Through the middle part of the last decade, Wi-Fi continued to largely be seen as an alternative to cellular networks, not as a complement. However, this slowly started to change amid projections of how integral Wi-Fi would be to the handset and wireless industries. In June 2007, T-Mobile USA unveiled its Hotspot@Home service, which allowed subscribers with UMA-enabled cellular phones and a router to seamlessly hand off mobile calls from the cellular network to the Wi-Fi network when at home. Former Apple CEO Steve Jobs answered criticism over a lack of 3G in the first iPhone by noting that users could piggyback on Wi-Fi networks.      

AT&T started taking note as well, and in July 2007 launched its first Metro Wi-Fi solution around Riverside, Calif., though it charged $7.99 for daily access. The carrier also gave its high-speed DSL customers access to free Wi-Fi, but did not give iPhone users the same opportunity. That changed around the fall of 2008, when AT&T bought Wi-Fi access point provider Wayport for $275 million.    
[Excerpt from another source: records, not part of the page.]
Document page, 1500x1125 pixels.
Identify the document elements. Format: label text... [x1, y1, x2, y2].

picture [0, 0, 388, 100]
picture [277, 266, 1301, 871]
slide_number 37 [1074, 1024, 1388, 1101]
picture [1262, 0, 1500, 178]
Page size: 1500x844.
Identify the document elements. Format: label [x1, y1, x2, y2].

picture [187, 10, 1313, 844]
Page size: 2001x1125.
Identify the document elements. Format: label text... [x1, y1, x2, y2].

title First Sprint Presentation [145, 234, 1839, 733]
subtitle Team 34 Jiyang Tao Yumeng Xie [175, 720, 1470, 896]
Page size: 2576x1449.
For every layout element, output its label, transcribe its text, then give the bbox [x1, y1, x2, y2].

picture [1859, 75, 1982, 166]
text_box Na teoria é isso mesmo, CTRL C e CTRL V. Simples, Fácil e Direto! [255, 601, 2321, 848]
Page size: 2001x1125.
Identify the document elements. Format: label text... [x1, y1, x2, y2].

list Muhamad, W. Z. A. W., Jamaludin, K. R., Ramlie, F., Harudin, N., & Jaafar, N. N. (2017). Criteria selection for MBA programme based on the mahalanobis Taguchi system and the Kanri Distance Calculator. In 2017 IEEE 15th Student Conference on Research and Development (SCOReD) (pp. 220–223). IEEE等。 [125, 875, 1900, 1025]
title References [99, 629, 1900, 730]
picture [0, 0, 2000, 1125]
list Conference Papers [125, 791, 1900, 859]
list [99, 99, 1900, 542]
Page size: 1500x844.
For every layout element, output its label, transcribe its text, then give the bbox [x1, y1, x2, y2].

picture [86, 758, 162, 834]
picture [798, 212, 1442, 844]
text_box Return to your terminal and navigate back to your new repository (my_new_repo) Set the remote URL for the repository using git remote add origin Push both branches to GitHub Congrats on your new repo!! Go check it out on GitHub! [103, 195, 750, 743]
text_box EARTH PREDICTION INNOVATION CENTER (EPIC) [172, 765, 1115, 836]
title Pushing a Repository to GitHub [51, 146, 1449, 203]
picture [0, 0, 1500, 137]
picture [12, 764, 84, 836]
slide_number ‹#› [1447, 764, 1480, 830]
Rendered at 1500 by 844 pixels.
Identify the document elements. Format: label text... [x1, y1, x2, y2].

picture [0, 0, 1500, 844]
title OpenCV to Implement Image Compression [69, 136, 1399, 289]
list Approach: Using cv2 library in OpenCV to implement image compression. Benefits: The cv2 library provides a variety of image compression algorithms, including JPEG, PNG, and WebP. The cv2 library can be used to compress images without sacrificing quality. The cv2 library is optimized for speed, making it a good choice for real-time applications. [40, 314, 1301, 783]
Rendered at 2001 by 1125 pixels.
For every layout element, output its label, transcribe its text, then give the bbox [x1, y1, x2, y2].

Still, Wi-Fi was not universally beloved by carriers. As late as 2009, Sprint Nextel (NYSE:S) and Verizon were still wary of adding Wi-Fi to their BlackBerry devices. Network congestion from rising 3G data usage began forcing the carriers to rethink their stances on Wi-Fi though. AT&T added so-called W-Fi HotZones in dense urban areas such as New York City's Times Square, downtown Charlotte, N.C. and Chicago's Wrigleyville to offload that traffic from its macro network.

Even formerly staunch Wi-Fi opponent Qualcomm came to see the error of its ways, and plunked down $3.1 billion in January 2011 for Wi-Fi chipmaker Atheros, the company's largest acquisition of all time. Now, Wi-Fi and cellular networks are like two friends in a buddy comedy, on the road together. Earlier this year GSMA and Wireless Broadband Alliance (WBA) announced they were working to create a framework that the groups said will make roaming between mobile networks and Wi-Fi hotspots more seamless by 2013. The initiative should be ready for commercial use by early 2013, according to Boingo Wireless CTO Niels Jonker.

Carriers erred in treating Wi-Fi as an enemy, a hostile network technology that they did not need to worry about or associate with. As cellular data traffic grew with the advent of smartphones and third-party mobile applications, such a position became untenable. Now, it's difficult to think of a carrier not using Wi-Fi in some way to relieve macro network congestion.